Transwestern Pipeline
- Industry: Petroleum
- Founded: March 11, 1957
- Owner: Energy Transfer

= Transwestern Pipeline =

American natural gas transmission company

Transwestern Pipeline Company, LLC owns and operates an interstate natural gas transmission system that connects production basins in the San Juan and Rocky Mountain regions of northwest New Mexico and southwest Colorado, the Texas-Oklahoma Panhandle, and the Permian Basin in West Texas and Southeastern New Mexico with major market areas in the West and Southwest, including California, Arizona, Nevada, Texas, and New Mexico. The system also provides access to Texas and Midcontinent connecting pipelines and natural gas market hubs serving western energy markets. Customers include local distribution companies, producers, marketers, electric power generators, and industrial end-users.

Transwestern is a "natural gas company" as defined under the Natural Gas Act and is regulated under the rules and regulations of the Federal Energy Regulatory Commission (FERC).

Warren Petroleum, along with Monterey Oil Company and J. R. Butler founded the Transwestern Pipeline Company on March 11, 1957, and originally supplied natural gas to natural gas pipeline system of Pacific Lighting Gas Supply Company, a subsidiary of the Pacific Lighting Corporation in California.

== Acquisition of Transwestern by a larger corporations ==

At one point, Transwestern was a subsidiary of Enron, when it was purchased by the energy company in 1985.

=== Loan scandal ===
In 2001, Transwestern received the following loans with the corporation serving as the collateral:

- Revolving loans of $330 million from Citibank
- A $220 million from J.P. Morgan Chase.

However, the large part of the proceeds from the financing were subsequently lent to its parent company, Enron, with weak documentation to the loan. FERC ordered Transwestern to disclose its accounting for this transaction. FERC concluded that Transwestern did not expect for its loan to the parent company to be repaid. Transwestern had written off the loan to parent company Enron as a loss of $540 million. However, Transwestern was still considered solvent after the write-off.
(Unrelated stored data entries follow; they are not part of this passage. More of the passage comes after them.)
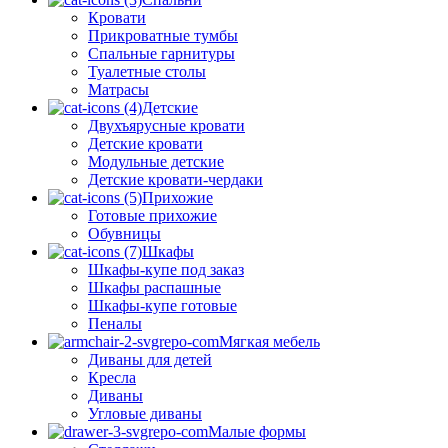
Кровати
Прикроватные тумбы
Спальные гарнитуры
Туалетные столы
Матрасы
Детские
Двухъярусные кровати
Детские кровати
Модульные детские
Детские кровати-чердаки
Прихожие
Готовые прихожие
Обувницы
Шкафы
Шкафы-купе под заказ
Шкафы распашные
Шкафы-купе готовые
Пеналы
Мягкая мебель
Диваны для детей
Кресла
Диваны
Угловые диваны
Малые формы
=== Enron's bankruptcy ===

The course of events for Transwestern with Enron's later bankruptcy were the following:

- The pipeline company in 2003 was moved into a new company with Enron's two other pipeline companies, Citrus Corporation and Northern Plains Natural Gas Company. The plan was to distribute the shares of the new pipeline company to creditors as part of the planned reorganization.
- Enron later announced the name of the new pipeline corporation as CrossCountry Energy (CCE).
- In 2004, CCE was in turn purchased by CCE Holdings Inc. (CCEH), a joint venture between Southern Union Co. and GE Commercial Finance Energy Financial Service. CCEH was the successful bidder in the U.S. Bankruptcy Court for the Southern District of New York auction of CCE. The state of New Mexico had requested to be a bidder for the company, but its request had been denied. New Mexico stated its objectives to the court in the following statement:The critical factor limiting the development of New Mexico's San Juan Basin has been insufficient capacity of the pipeline. Unlike a private company such as Transwestern, or the stalking horse bidder [Southern Union] here, if New Mexico owned the pipeline, it would have a unique interest in increasing the capacity of the pipeline to increase the state's severance and production tax revenues by as much as $50 million or more annually, and by billions over decades to increase other revenue for the state and to create job.

=== Current Ownership ===

- In 2006, 50% of CCEH was purchased by Energy Transfer Partners (ETP). CCEH later redeemed ETP's 50% ownership into 100% ownership of Transwestern.